Civic leaders press case
for more anti-crime funds
June 21, 2006

By Patrick McGroarty
Reporter Staff

Eight Dorchester civic associations sent a letter to city hall Wednesday asking that the developing budget be supplemented with money from the city's Budgetary Fund Balance to support a number of anti-crime measures. Jack Kowalski, president of the Melville Park Association, spearheaded the effort, but removed his name from the letter on Wednesday morning citing a potential conflict of interest given his role on the staff of At-large City Councillor Sam Yoon.

The letter is the product of a meeting held on Wednesday, June 14 at the C-11 police station between Captain John Greland, commander of C-11, Dorchester civic association presidents, City Councillors Charles Yancey and Sam Yoon, and representatives from the offices of several other elected officials.

Kowalski's meeting fell on a busy night with several other neighborhood events occurring simultaneously, which kept City Councillor Maureen Feeney and several elected officials from the State House from attending.

During the two-hour session, Yoon suggested that the most immediately effective tool for reducing violent crime would be to hire a battalion of street workers for the duration of the summer. Yancey, meanwhile, embraced the recurring theory that more police officers equals less crime, and said that C-11 in particular was in need of more officers.

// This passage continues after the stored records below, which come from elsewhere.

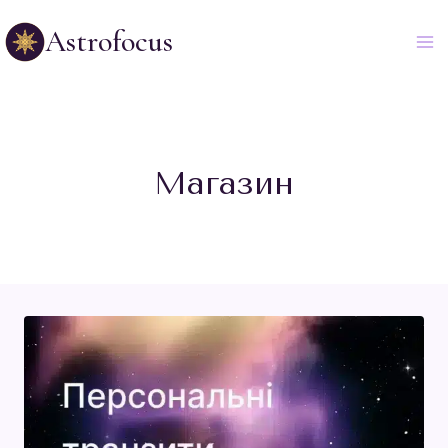
Astrofocus
Магазин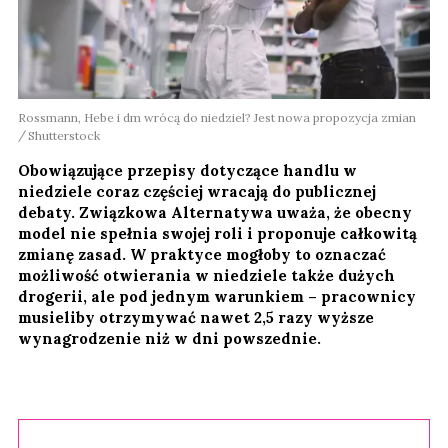
Rossmann, Hebe i dm wrócą do niedziel? Jest nowa propozycja zmian
Shutterstock
Obowiązujące przepisy dotyczące handlu w
niedziele coraz częściej wracają do publicznej
debaty. Związkowa Alternatywa uważa, że obecny
model nie spełnia swojej roli i proponuje całkowitą
zmianę zasad. W praktyce mogłoby to oznaczać
możliwość otwierania w niedziele także dużych
drogerii, ale pod jednym warunkiem – pracownicy
musieliby otrzymywać nawet 2,5 razy wyższe
wynagrodzenie niż w dni powszednie.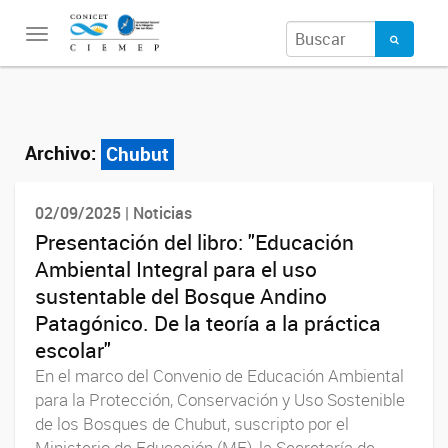
Toggle
navigation
Archivo:
Chubut
02/09/2025 | Noticias
Presentación del libro: "Educación
Ambiental Integral para el uso
sustentable del Bosque Andino
Patagónico. De la teoría a la práctica
escolar"
En el marco del Convenio de Educación Ambiental
para la Protección, Conservación y Uso Sostenible
de los Bosques de Chubut, suscripto por el
Ministerio de Educación (ME), la Secretaría de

The civic association heads, said Kowalski, weighed suggestions made by Greland, Yancey, and Yoon before finalizing their list of requests. In a letter set to be delivered to Mayor Thomas Menino and the Boston City Council on Wednesday morning, Paul Robinson (chairman of the Melville Park Association's safety committee and lead signer in Kowalski's stead) and seven additional civic associations ask that $6 million from the city's reserve funds be injected into the city budget: $1 million to hire new street workers by July 15, $5 million toward hiring additional police officers.

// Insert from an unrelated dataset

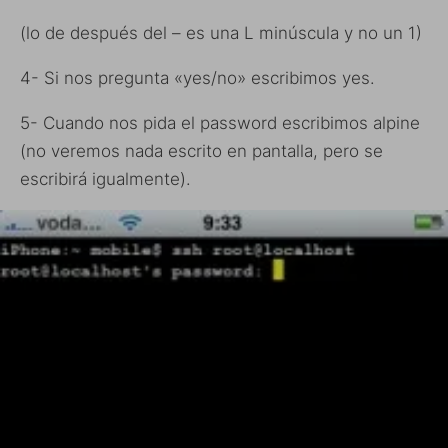
(lo de después del – es una L minúscula y no un 1)
4- Si nos pregunta «yes/no» escribimos yes.
5- Cuando nos pida el password escribimos alpine
(no veremos nada escrito en pantalla, pero se
escribirá igualmente).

Yoon said he fully supports the requests made in the Melville Park letter, and believes that other city officials will do the same.

"I know that the administration is already prepared to hear that message, and they're working on it," said Yoon. "Other councillors are prepared to push this as far as it can go."

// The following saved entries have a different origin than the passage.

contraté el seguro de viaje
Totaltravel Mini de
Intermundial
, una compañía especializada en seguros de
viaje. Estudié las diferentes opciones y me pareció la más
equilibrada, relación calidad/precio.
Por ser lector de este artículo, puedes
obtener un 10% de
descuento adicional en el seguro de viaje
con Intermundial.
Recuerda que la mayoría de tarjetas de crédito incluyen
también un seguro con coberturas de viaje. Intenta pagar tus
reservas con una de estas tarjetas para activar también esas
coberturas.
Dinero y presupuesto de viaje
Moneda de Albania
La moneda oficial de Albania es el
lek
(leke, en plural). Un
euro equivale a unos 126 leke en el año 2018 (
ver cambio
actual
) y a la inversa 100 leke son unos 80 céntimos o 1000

But Sam Tyler, president of the Boston Municipal Research Bureau, said that taking more out of the $54 million reserve fund than the $8 million allotted by the proposed budget might not be advisable.

"While $46 million may sound like a ton, it's a small percentage of the city's $2.4 billion operating budget, and it's important for any large city to retain a certain level of resources, preferably 5 percent to have access to in case of an economic crisis."

The letter orchestrated by Kowalski arrived at city hall exactly one week after another letter, written by Florida Corridor anti-crime activist Barry Mullen, was sent to the Mayor and City Council. In that letter, Mullen and his cosigners threatened to take legal action against the city if funding was not found to support a 1979 city ordinance that states the BPD must have 2,500 officers at all times.

Seth Gitell, the mayor's press secretary, said that the ordinance was never signed by Mayor Kevin White, rendering it effectively null and void. But documents obtained by the Reporter show that any ordinance neither signed nor filed in objection, "Shall be in force on and after the sixteenth day following such presentation."

"I expected [our letter] to be thrown in the trash," said Mullen. "I knew that we'd have to move to the next stage, and it's just sad that private citizens have to spend their own time getting the city to do their job."

Mullen said he plans to begin collecting signatures for a class action lawsuit in the near future. He has not yet found an attorney willing to take the case.